To that end, CZI also conducted layoffs within its community team, formerly part of the organization where work has focused on affordable housing and “economic inclusion”, and moved other members of the team elsewhere within the organization. The head of the community team is leaving CZI next month, according to another email viewed by the Guardian. The landing page for CZI’s community work has been scrubbed of any mention of work on inclusivity or economic fairness.
CZI’s website has changed more drastically in recent days, removing many past references to its years of public support of corporate diversity and promoting underrepresented groups in scientific research.

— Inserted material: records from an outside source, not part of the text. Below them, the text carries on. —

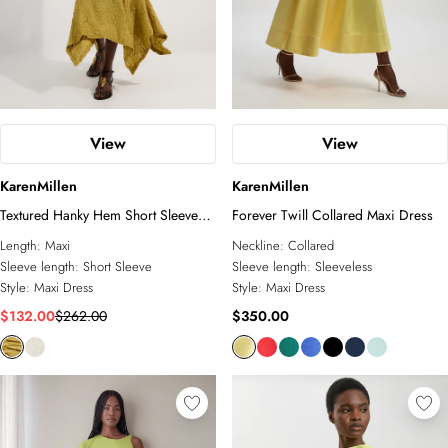
View
View
KarenMillen
KarenMillen
Textured Hanky Hem Short Sleeve
Forever Twill Collared Maxi Dress
Trim Detail Jersey Maxi Dress
Length:
Maxi
Neckline:
Collared
Sleeve length:
Short Sleeve
Sleeve length:
Sleeveless
Style:
Maxi Dress
Style:
Maxi Dress
$132.00
$262.00
$350.00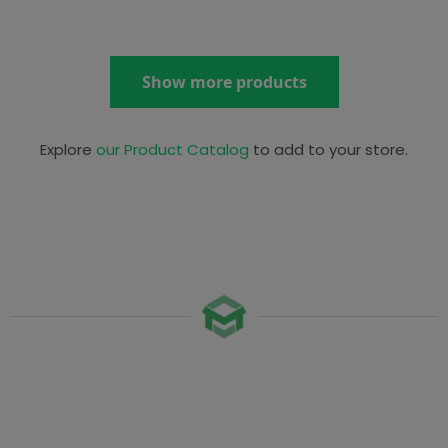
Show more products
Explore
our Product Catalog
to add to your store.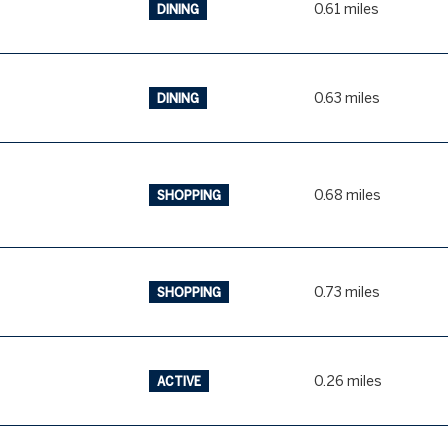
0.61
miles
DINING
0.63
miles
DINING
0.68
miles
SHOPPING
0.73
miles
SHOPPING
0.26
miles
ACTIVE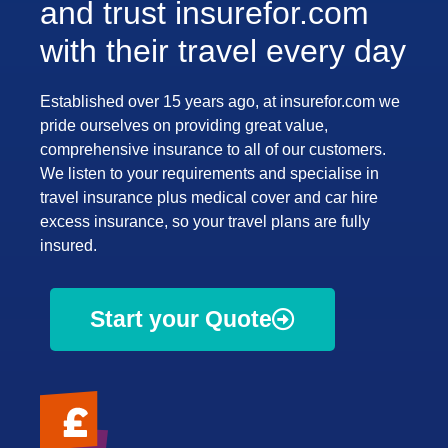
and trust insurefor.com
with their travel every day
Established over 15 years ago, at insurefor.com we
pride ourselves on providing great value,
comprehensive insurance to all of our customers.
We listen to your requirements and specialise in
travel insurance plus medical cover and car hire
excess insurance, so your travel plans are fully
insured.
Start your Quote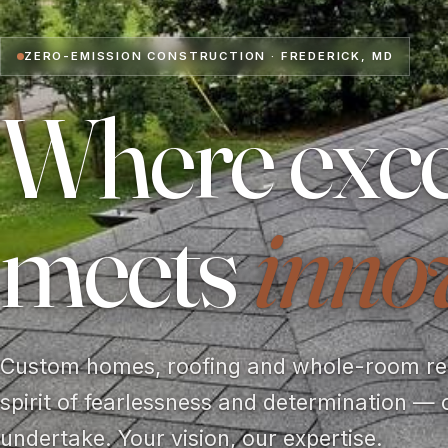
ZERO-EMISSION CONSTRUCTION · FREDERICK, MD
Where exce
meets
inno
Custom homes, roofing and whole-room rem
spirit of fearlessness and determination — 
undertake. Your vision, our expertise.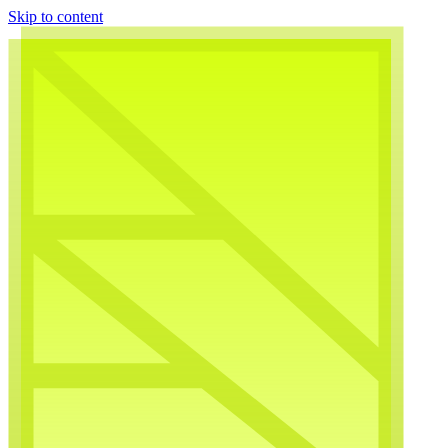
Skip to content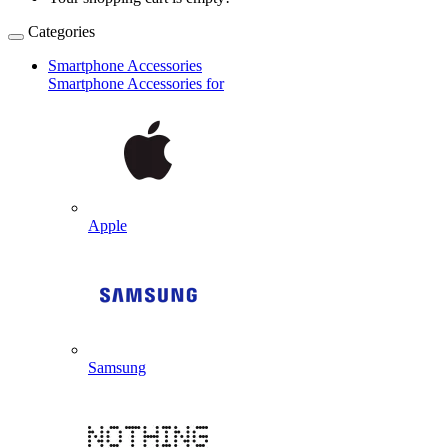
Categories
Smartphone Accessories
Smartphone Accessories for
Apple
Samsung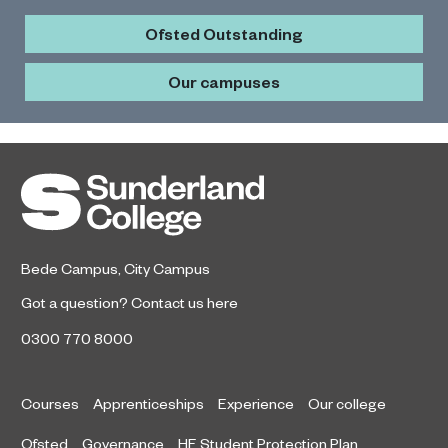
Ofsted Outstanding
Our campuses
Bede Campus
,
City Campus
Got a question?
Contact us here
0300 770 8000
Courses
Apprenticeships
Experience
Our college
Ofsted
Governance
HE Student Protection Plan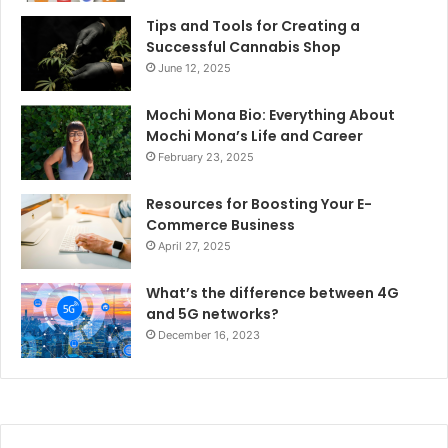
Tips and Tools for Creating a
Successful Cannabis Shop
June 12, 2025
Mochi Mona Bio: Everything About
Mochi Mona’s Life and Career
February 23, 2025
Resources for Boosting Your E-
Commerce Business
April 27, 2025
What’s the difference between 4G
and 5G networks?
December 16, 2023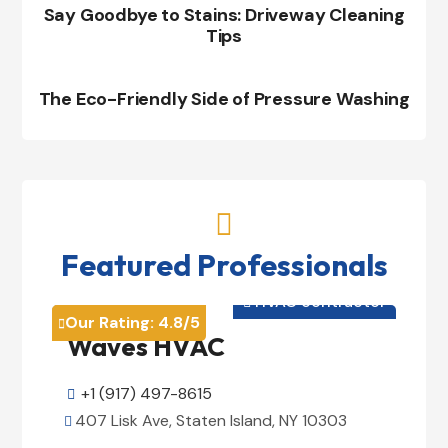
Say Goodbye to Stains: Driveway Cleaning
Tips
The Eco-Friendly Side of Pressure Washing

Featured Professionals
HVAC contractor

Our Rating:
4.8
/5

Waves HVAC
+1 (917) 497-8615

407 Lisk Ave, Staten Island, NY 10303
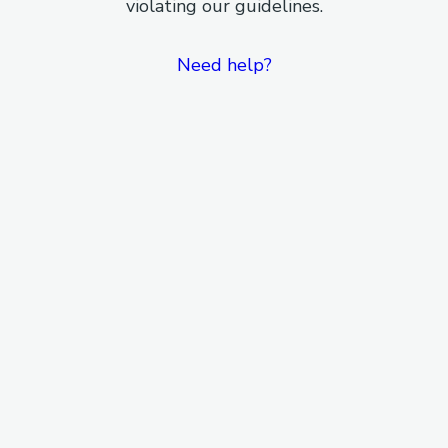
violating our guidelines.
Need help?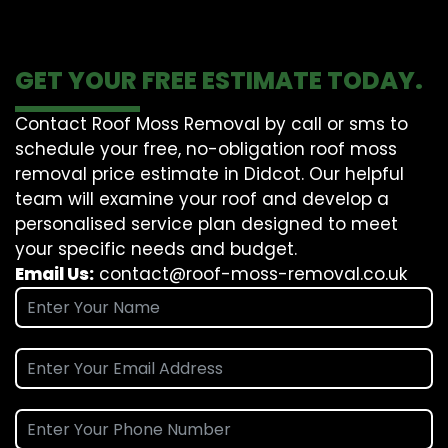
GET YOUR FREE ESTIMATE TODAY.
Contact Roof Moss Removal by call or sms to
schedule your free, no-obligation roof moss
removal price estimate in Didcot. Our helpful
team will examine your roof and develop a
personalised service plan designed to meet
your specific needs and budget.
Email Us:
contact@roof-moss-removal.co.uk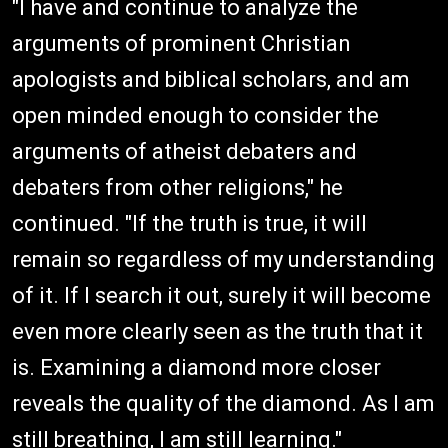
"I have and continue to analyze the
arguments of prominent Christian
apologists and biblical scholars, and am
open minded enough to consider the
arguments of atheist debaters and
debaters from other religions," he
continued. "If the truth is true, it will
remain so regardless of my understanding
of it. If I search it out, surely it will become
even more clearly seen as the truth that it
is. Examining a diamond more closer
reveals the quality of the diamond. As I am
still breathing, I am still learning."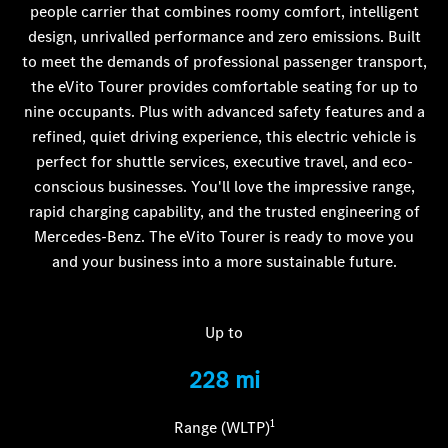
people carrier that combines roomy comfort, intelligent
design, unrivalled performance and zero emissions. Built
to meet the demands of professional passenger transport,
the eVito Tourer provides comfortable seating for up to
nine occupants. Plus with advanced safety features and a
refined, quiet driving experience, this electric vehicle is
perfect for shuttle services, executive travel, and eco-
conscious businesses. You'll love the impressive range,
rapid charging capability, and the trusted engineering of
Mercedes-Benz. The eVito Tourer is ready to move you
and your business into a more sustainable future.
Up to
228 mi
1
Range (WLTP)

Among the changes: a page previously dedicated to CZI’s DEI work that highlighted its own employees’ diverse backgrounds no longer exists. Another page that previously said the foundation focused all its work through “a diversity, equity, and inclusion lens” removed that phrase. A quote from Chan from CZI’s main page that read: “Luck is not a national strategy. We need to build strategies that take luck out of the equation for every person,” is gone. The organization has given thousands of grants over the years, including to many programs and organizations focused on diversity efforts, as well as to institutions that the Trump administration has railed against, such as the National Institutes of Health.
CZI also on Tuesday informed those who had already applied to its Science Diversity Leadership awards, a grant program awarding $1.15m to selected researchers, that it had “decided not to continue” with the program. The organization did not give an explanation in an email about the end of the program, though the process for selecting a new cohort of researchers was well under way, according to another webpage that has now been deleted from CZI’s website.
A person who had applied for the award and was expecting to hear back this month instead received a brief email informing them that it would be discontinued. The person told the Guardian it was “extremely frustrating”, and that it pointed to “an even bigger problem at CZI”.